Coordination with healthcare
Sexual Assault Nurse Examiner (SANE) programs have medical professionals trained in sexual assault response and care. These programs provide medical care and evidence collection, if desired, for sexual assault victims (evidence collection is not required to obtain sexual assault specific medical care).
Most healthcare facilities (e.g., primary care, public health clinics, Planned Parenthood, urgent care clinics, hospitals) should be able to provide sexually transmitted infection (STI) testing, as well as pregnancy prevention and treatment. If these medical facilities will not provide those services, contact an advocate or your nearest SANE Program (PDF) for assistance.
In Colorado, victims receiving medical care can choose which type of report occurs. In some cases, where the victim is a minor or an at-risk elder, medical professional may be required to report the abuse.

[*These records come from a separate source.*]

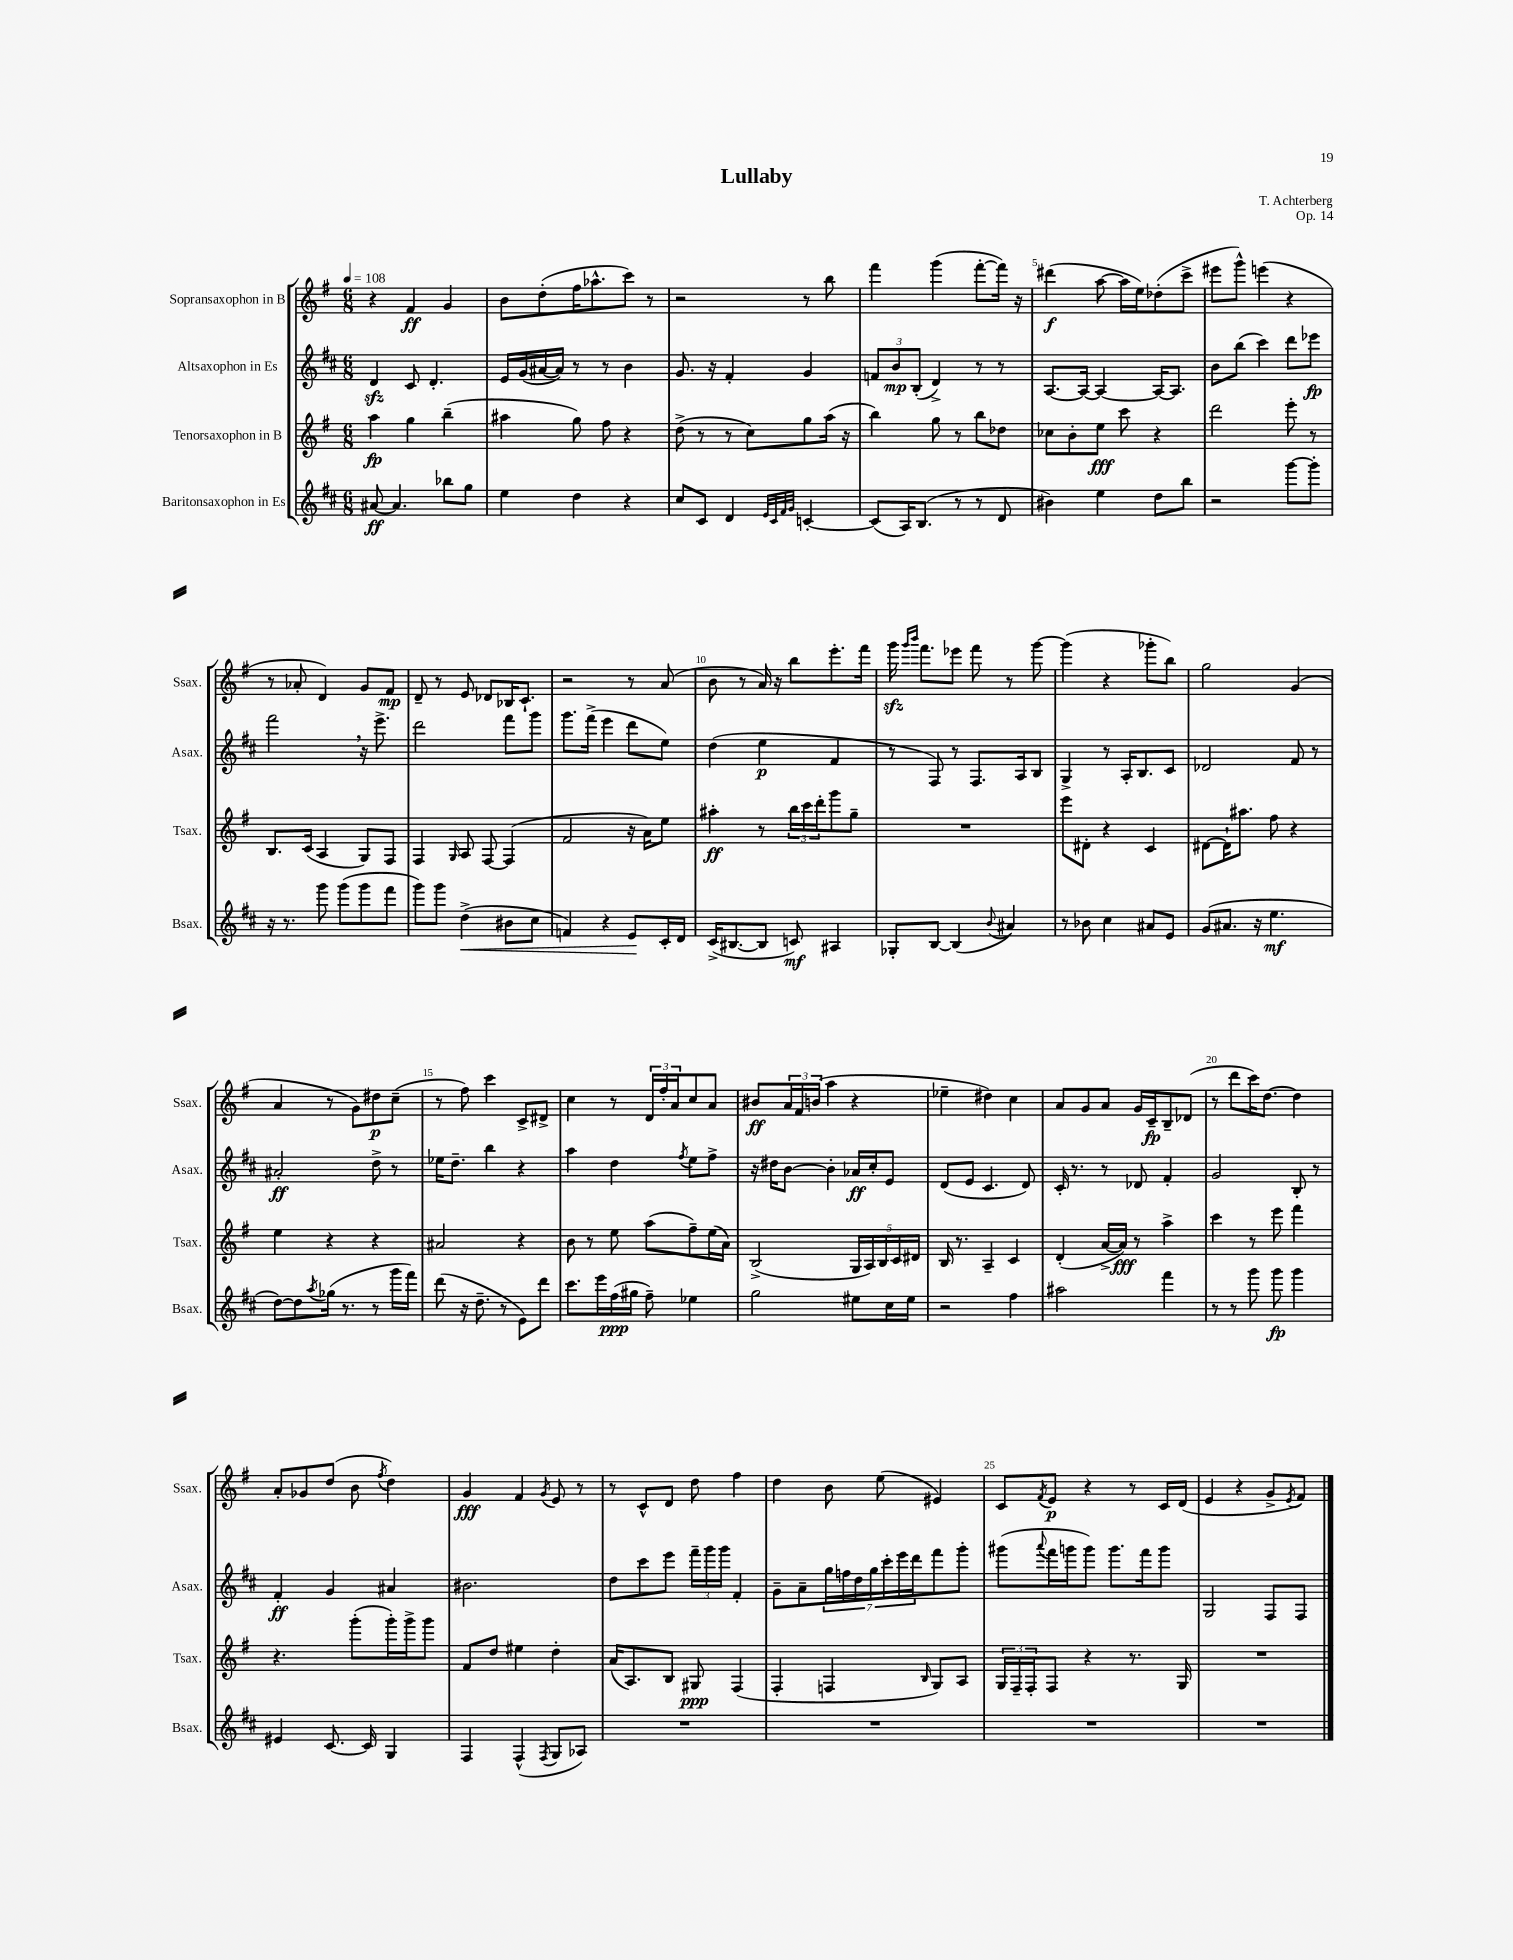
\header { title = "Lullaby" composer = "T. Achterberg" opus = "Op. 14" }
<<
\new StaffGroup <<
\new Staff = "s0" \with { instrumentName = "Sopransaxophon in B" shortInstrumentName = "Ssax." } {
    \clef treble \key g \major \numericTimeSignature \time 6/8 \tempo 4 = 108
    r4 fis'4\ff g'4 |
    b'8 d''8-.( fis''16 aes''8.-^ c'''8) r8 |
    r2 r8 b''8 |
    fis'''4 g'''4( fis'''8~-. fis'''16) r16 |
    dis'''4\f( a''8~ a''16 e''16) des''8-.( c'''8-> |
    eis'''8 g'''8-^) e'''4( r4 |
    r8 aes'8-. d'4) g'8 fis'8\mp |
    d'8-- r8 e'8 des'8 bes16 c'8.-! |
    r2 r8 a'8( |
    b'8 r8 a'16) r16 b''8 e'''8.-. fis'''16 |
    g'''16\sfz \grace { g'''16 b'''16 } fis'''8. ees'''8 fis'''8 r8 g'''8~ |
    g'''4( r4 ges'''8-. b''8) |
    g''2 g'4( |
    a'4 r8 g'8) dis''8\p c''8--( |
    r8 fis''8) c'''4 c'8-> dis'8-> |
    c''4 r8 \tuplet 3/2 { d'16 fis''16-. a'16 } c''8 a'8 |
    bis'8\ff \tuplet 3/2 { a'16 fis'16 b'16( } a''4 r4 |
    ees''4-- dis''4) c''4 |
    a'8 g'8 a'8 g'16 c'16--\fp b8-- des'8( |
    r8 d'''8 c'''16) d''8.~ d''4 |
    a'8-. ges'8 d''8( b'8 \acciaccatura { fis''8 } d''4) |
    g'4\fff fis'4 \acciaccatura { g'8 } e'8 r8 |
    r8 c'8-^ d'8 d''8 fis''4 |
    d''4 b'8 e''8( eis'4) |
    c'8 \acciaccatura { fis'8 } e'8\p r4 r8 c'16 d'16( |
    e'4 r4 g'8-> \acciaccatura { e'8 } fis'8) \bar "|." |
}
\new Staff = "s1" \with { instrumentName = "Altsaxophon in Es" shortInstrumentName = "Asax." } {
    \clef treble \key d \major \numericTimeSignature \time 6/8
    d'4\sfz cis'8 d'4.-. |
    e'16 g'16( ais'16~ ais'16) r8 r8 b'4 |
    g'8. r16 fis'4-. g'4 |
    \tuplet 3/2 { f'8 b'8\mp b8-.( } d'4->) r8 r8 |
    a8.~ a16~ a4~ a16~ a8. |
    b'8 b''8( cis'''4) d'''8 ees'''8\fp |
    fis'''2 \breathe r16 e'''8.-> |
    d'''2 fis'''8 g'''8 |
    g'''8. fis'''16->( e'''4 d'''8 e''8) |
    d''4( e''4\p fis'4 |
    r8 fis8) r8 fis8. a16 b8 |
    g4-> r8 a16-. b8. cis'8 |
    des'2 fis'8 r8 |
    ais'2-.\ff d''8-> r8 |
    ees''16 d''8.-- b''4 r4 |
    a''4 d''4 \acciaccatura { fis''8 } e''8 fis''8-> |
    r16 dis''16 b'8~ b'4-. aes'16\ff cis''16-. e'8 |
    d'8( e'8 cis'4. d'8) |
    cis'16-. r8. r8 des'8 fis'4-. |
    g'2 b8-. r8 |
    fis'4-.\ff g'4 ais'4 |
    bis'2. |
    d''8 cis'''8 e'''8 \tuplet 3/2 { fis'''16-- g'''16 g'''16 } fis'4-. |
    g'8-- a'8-- \tuplet 7/4 { g''16 f''16 d''16 g''16 cis'''16-. e'''16 d'''16 } fis'''8 g'''8-. |
    gis'''8( \appoggiatura { a'''8 } fis'''16 g'''16 g'''8) g'''8. fis'''16 g'''8 |
    g2 fis8 fis8 \bar "|." |
}
\new Staff = "s2" \with { instrumentName = "Tenorsaxophon in B" shortInstrumentName = "Tsax." } {
    \clef treble \key g \major \numericTimeSignature \time 6/8
    a''4\fp g''4 b''4--( |
    ais''4 g''8) fis''8 r4 |
    d''8->( r8 r8 c''8) g''8 a''16( r16 |
    b''4) g''8 r8 b''8 des''8 |
    ces''8 b'8-. e''8\fff c'''8 r4 |
    d'''2 e'''8-. r8 |
    b8. c'16( a4 g8) fis8 |
    fis4 \grace { g16 } a8 fis8~ fis4( |
    fis'2 r16 a'16) e''8 |
    ais''4-.\ff r8 \tuplet 3/2 { b''16 c'''16 d'''16-. } g'''8 g''8-- |
    R2. |
    e'''8 dis'8-. r4 c'4 |
    dis'8~ dis'16-! ais''8. fis''8 r4 |
    e''4 r4 r4 |
    ais'2 r4 |
    b'8 r8 e''8 a''8( fis''8--) e''16( a'16) |
    b2->( \tuplet 5/4 { g16 a16) b16 c'16 dis'16 } |
    b16 r8. a4-- c'4 |
    d'4-.( a'16~-> a'16\fff) r8 a''4-> |
    c'''4 r8 e'''8 fis'''4 |
    r4. g'''8-.( g'''16-.) g'''16-> g'''8 |
    fis'8 d''8 eis''4 d''4-. |
    a'16( a8.) b8 gis8\ppp fis4( |
    fis4-. f4 \grace { b16 } g8) a8 |
    \tuplet 3/2 { g16 fis16-- fis16-. } fis8 r4 r8. g16 |
    R2. \bar "|." |
}
\new Staff = "s3" \with { instrumentName = "Baritonsaxophon in Es" shortInstrumentName = "Bsax." } {
    \clef treble \key d \major \numericTimeSignature \time 6/8
    ais'8~\ff ais'4. bes''8 g''8 |
    e''4 d''4 r4 |
    cis''8 cis'8 d'4 \grace { e'32 cis'32 fis'32 g'32 } c'4~-. |
    c'8( a16) b8.( r8 r8 d'8 |
    bis'4) e''4 d''8 b''8 |
    r2 g'''8~ g'''8-. |
    r16 r8. g'''8 g'''8( g'''8 fis'''8 |
    g'''8) g'''8 d''4->\<( bis'8 cis''8 |
    f'4) r4 e'8\! cis'16-. d'16 |
    cis'16->( bis8.~ bis8 c'8\mf) ais4 |
    ges8-. b8~ b4( \appoggiatura { b'8 } ais'4) |
    r8 bes'8 cis''4 ais'8 e'8 |
    g'8( ais'8. r16 e''4.\mf |
    d''8~) d''8 \acciaccatura { a''8 } ges''16( r8. r8 g'''16 fis'''16) |
    d'''8( r16 d''8.-- r8 e'8) d'''8 |
    cis'''8. e'''16 fis''16\ppp( gis''16 fis''8--) ees''4 |
    g''2 eis''8 cis''16 eis''16 |
    r2 fis''4 |
    ais''2 fis'''4 |
    r8 r8 g'''8 g'''8\fp g'''4 |
    eis'4 cis'8.~ cis'16 g4 |
    fis4 fis4-^( \acciaccatura { fis8 } g8 aes8) |
    R2. |
    R2. |
    R2. |
    R2. \bar "|." |
}
>>
>>
\layout { \context { \Score \override BarNumber.break-visibility = ##(#f #t #t) barNumberVisibility = #(every-nth-bar-number-visible 5) } }
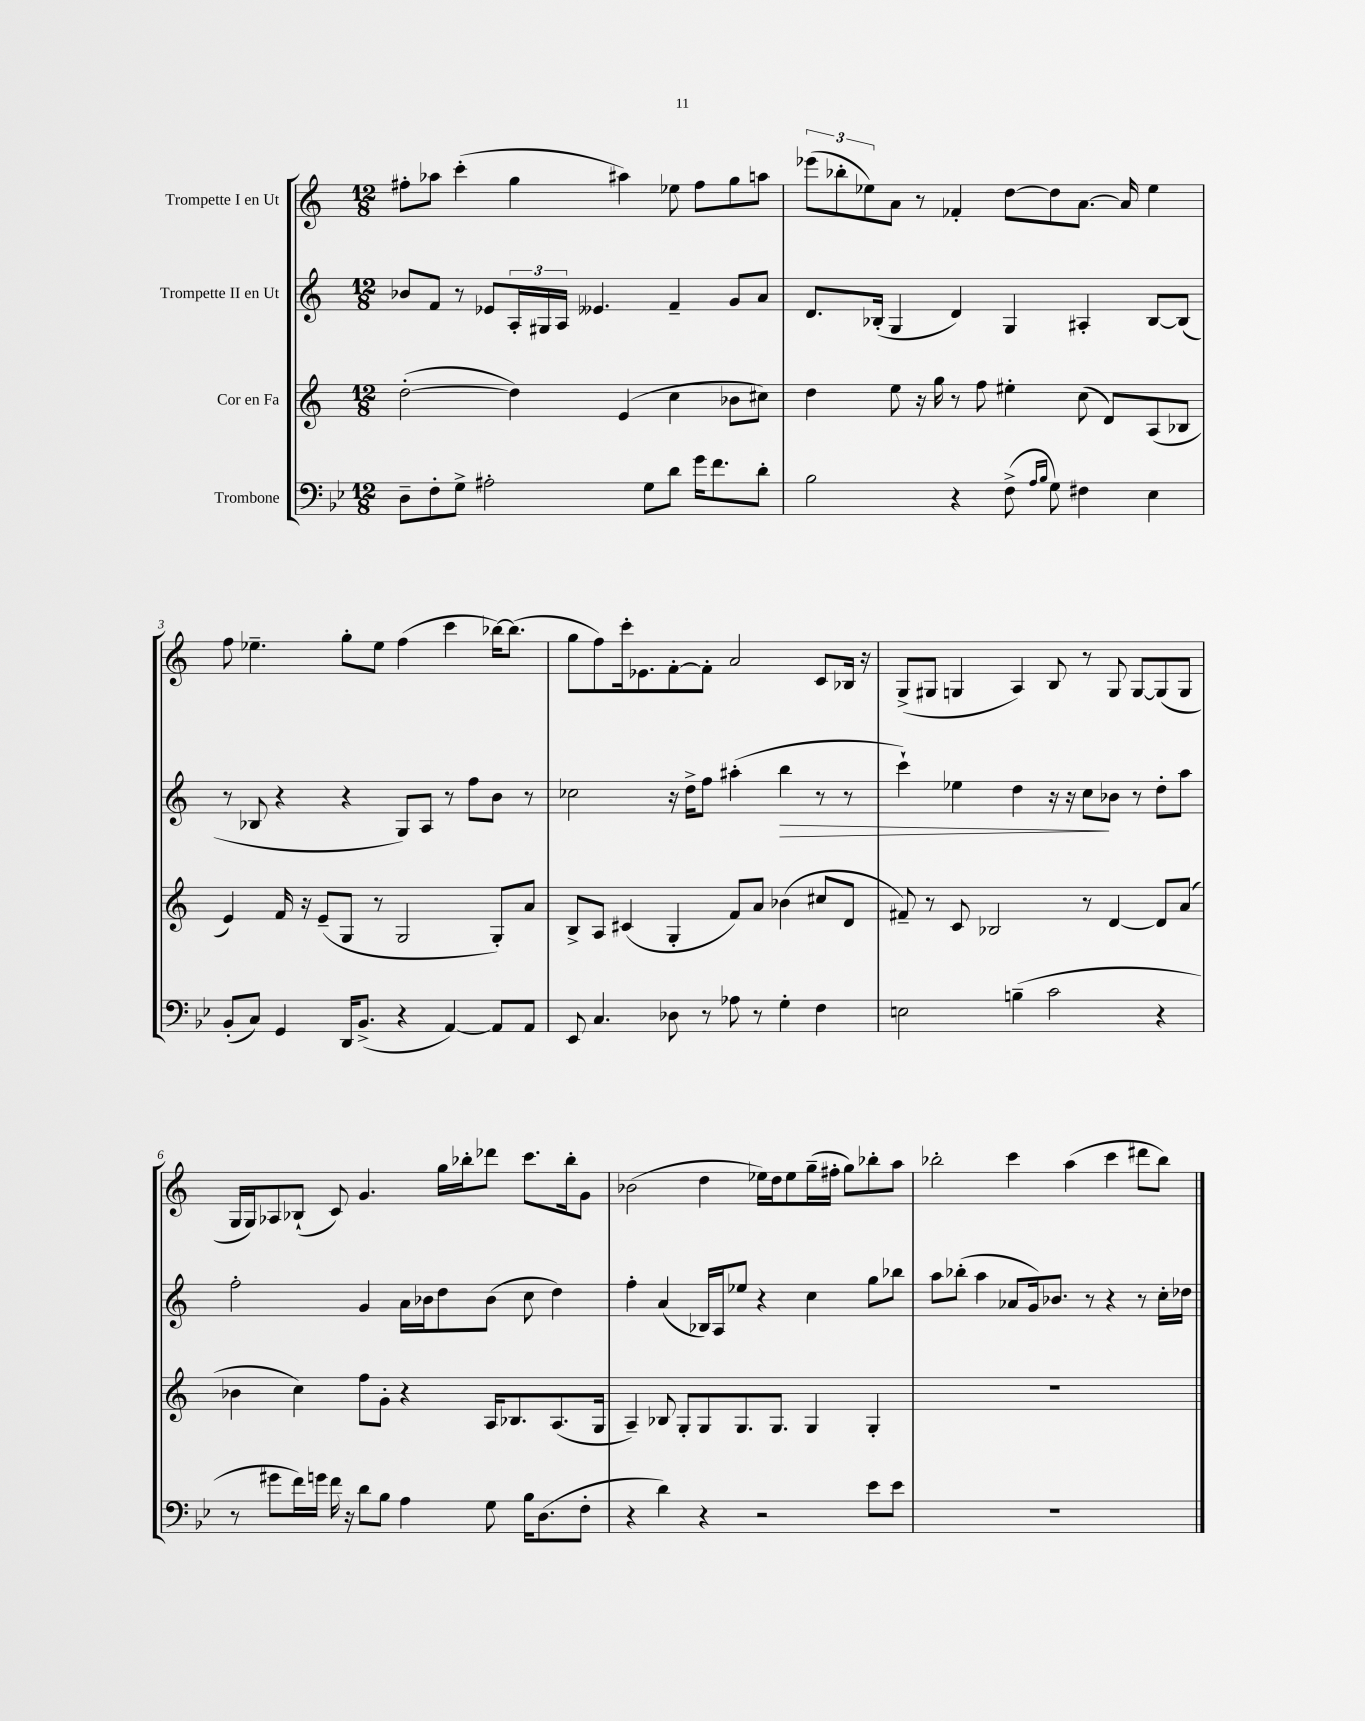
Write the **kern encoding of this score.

**kern	**kern	**kern	**dynam	**kern
*part4	*part3	*part2	*part2	*part1
*staff4	*staff3	*staff2	*staff2	*staff1
*I"Trombone	*I"Cor en Fa	*I"Trompette II en Ut	*	*I"Trompette I en Ut
*clefF4	*clefG2	*clefG2	*	*clefG2
*k[b-e-]	*k[]	*k[]	*	*k[]
*M12/8	*M12/8	*M12/8	*	*M12/8
=1	=1	=1	=1	=1
8D~\L	([2dd'\	8b-X/L	.	8ff#X'\L
8F'\	.	8f/J	.	8aa-X\J
8G^\J	.	8r	.	(4ccc'\
2A#X'\	.	8e-X/L	.	.
.	4dd\])	24A'/L	.	4gg\
.	.	24G#X/	.	.
.	.	24A/JJ	.	.
.	.	4.e--X/	.	.
.	(4e/	.	.	4aa#X\)
8G\L	.	.	.	.
8d\J	4cc\	4f~/	.	8ee-X\
16g\KL	.	.	.	8ff#\L
8.f\	.	.	.	.
.	8b-X\L	8g/L	.	8gg\
8d'\J	8cc#X\J)	8a/J	.	8aan\J
=2	=2	=2	=2	=2
2B-\	4dd\	8.d/L	.	(12eee-X\L
.	.	.	.	12bb-X'\
.	.	.	.	12ee-X\)
.	.	(16B-X'/Jk	.	.
.	8ee\	4G/	.	8a\J
.	16r	.	.	8r
.	16gg\	.	.	.
4r	8r	4d/)	.	4f-X'/
.	8ff\	.	.	.
(8F^\	4ee#X'\	4G/	.	[8dd\L
16qqA/LL	.	.	.	.
16qqB-/JJ	.	.	.	.
8G\)	.	.	.	8dd\]
4F#X\	(8cc\	4A#X'/	.	[8.a\J
.	8d/L)	.	.	.
.	.	.	.	16a/]
4E-\	(8A/	[8B-/L	.	4ee-\
.	8B-X/J	(8B-/J]	.	.
!!LO:LB:g=z
=3	=3	=3	=3	=3
(8BB-'/L	4e/)	8r	.	8ff\
8C/J)	.	8B-X/	.	4.ee-X~\
4GG/	16f/	4r	.	.
.	16r	.	.	.
.	(8e~/L	.	.	.
16DD/KL	8G/J	4r	.	8gg'\L
(8.BB-^/J	.	.	.	.
.	8r	.	.	8ee-\J
4r	2G/	8G/L)	.	(4ff\
.	.	8A/J	.	.
[4AA/)	.	8r	.	4ccc\
.	.	8ff\L	.	.
8AA/L]	8G'/L)	8b\J	.	[16bb-X\KL)
.	.	.	.	(8.bb-\J]
8AA/J	8a/J	8r	.	.
=4	=4	=4	=4	=4
8EE-/	8B^/L	2cc-X\	.	8gg\L
4.C/	8A/J	.	.	8ff\)
.	(4c#X/	.	.	16ccc'\k
.	.	.	.	8.e-X\
8D-X\	4G'/	16r	.	[8f'\
.	.	16dd^\KL	.	.
8r	.	8ff\J	.	8f'\J]
8A-X\	8f/L)	(4aa#X'\	.	2a/
8r	8a/J	.	.	.
!	!	!	!LO:HP:b	!
4G'\	(4b-X\	4bb\	>	.
4F\	8cc#X/L	8r	.	8c/L
.	8d/J	8r	.	16B-X/Jk
.	.	.	.	16r
=5	=5	=5	=5	=5
2En\	8f#X~/)	4ccc`\)	.	(8G^/L
.	8r	.	.	8G#X/J
.	8c/	4ee-X\	.	4Gn/
.	2B-X/	.	.	.
(4Bn~\	.	4dd\	.	4A/)
2c\	.	16r	.	8B/
.	.	16r	.	.
.	8r	8cc\L	.	8r
.	[4d/	8b-X\J	]	8G/
.	.	8r	.	[8G/L
4r	8d/L]	8dd'\L	.	(8G/]
.	(8a/J	8aa\J	.	8G/J
!!LO:LB:g=z
=6	=6	=6	=6	=6
8r	4b-X\	2ff'\	.	16G/LL
.	.	.	.	16G/J)
8g#X\L	.	.	.	8A-X/
16f\L)	4cc\)	.	.	(8B-X`/J
16gn\JJ	.	.	.	.
16f\	.	.	.	8c/)
16r	.	.	.	.
8d\L	8ff\L	4g/	.	4.g/
8B-\J	8g'\J	.	.	.
4A\	4r	16a\LL	.	.
.	.	16b-X\J	.	.
.	.	8dd\	.	16gg\LL
.	.	.	.	16bb-X'\J
8G\	16A/KL	(8b-\J	.	8ddd-X\J
.	8.B-X/	.	.	.
16B-\KL	.	8cc\	.	8.ccc\L
(8.D\	.	.	.	.
.	(8.A/	4dd\)	.	.
.	.	.	.	16bb-'\k
8F'\J	.	.	.	8g\J
.	16G/Jk	.	.	.
=7	=7	=7	=7	=7
4r	4A~/)	4ff'\	.	(2b-X\
4d\)	8B-X/	(4a/	.	.
.	8G'/L	.	.	.
4r	8G/	16B-X/LL)	.	4dd\
.	.	16A/J	.	.
.	8.G/	8ee-X/J	.	.
2r	.	4r	.	16ee-X\LL)
.	8.G/J	.	.	16dd\J
.	.	.	.	8ee-\
.	4G/	4cc\	.	(16gg~\L
.	.	.	.	16ff#X'\JJ
.	.	.	.	8gg\L)
8e-\L	4G'/	8gg\L	.	8bb-X'\
8e-\J	.	8bb-X\J	.	8aa\J
=8	=8	=8	=8	=8
1.r	1.r	8aa\L	.	2bb-X'\
.	.	(8bb-X'\J	.	.
.	.	4aa\	.	.
.	.	8a-X/L	.	4ccc\
.	.	16g/k)	.	.
.	.	8.b-X/J	.	.
.	.	.	.	(4aa\
.	.	8r	.	.
.	.	4r	.	4ccc\
.	.	8r	.	8ddd#X\L
.	.	16cc'\LL	.	8bb-\J)
.	.	16dd-X\JJ	.	.
==	==	==	==	==
*-	*-	*-	*-	*-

Adult victims, between the ages of 18 and 69, can choose whether or not they wish to report to law enforcement and have a medical forensic exam (MFE) completed.
There are three different types of reporting options to victims:
- Law Enforcement Report: A victim chooses to obtain a medical forensic exam and chooses to work with law enforcement.
- Medical Report: A victim chooses to obtain a medical forensic exam, but at that the time of the exam chooses to not participate with law enforcement. Any evidence collected is given to law enforcement with the individual’s contact information. Victims can also choose whether or not the evidence is tested. If they choose not to have the evidence tested, law enforcement must store the evidence for at least two years. Victims can call the law enforcement agency at a later date should they decide to pursue criminal justice options.
- Anonymous Report: A victim chooses to obtain a medical forensic exam, but at that time of the exam chooses to not participate with law enforcement. Any evidence collected is given to law enforcement without the victim’s contact information. With this option, victims cannot choose to have their evidence tested. Instead, law enforcement will store the evidence kit for at least two years. Victims can call the law enforcement agency at a later date should they decide to pursue criminal justice options.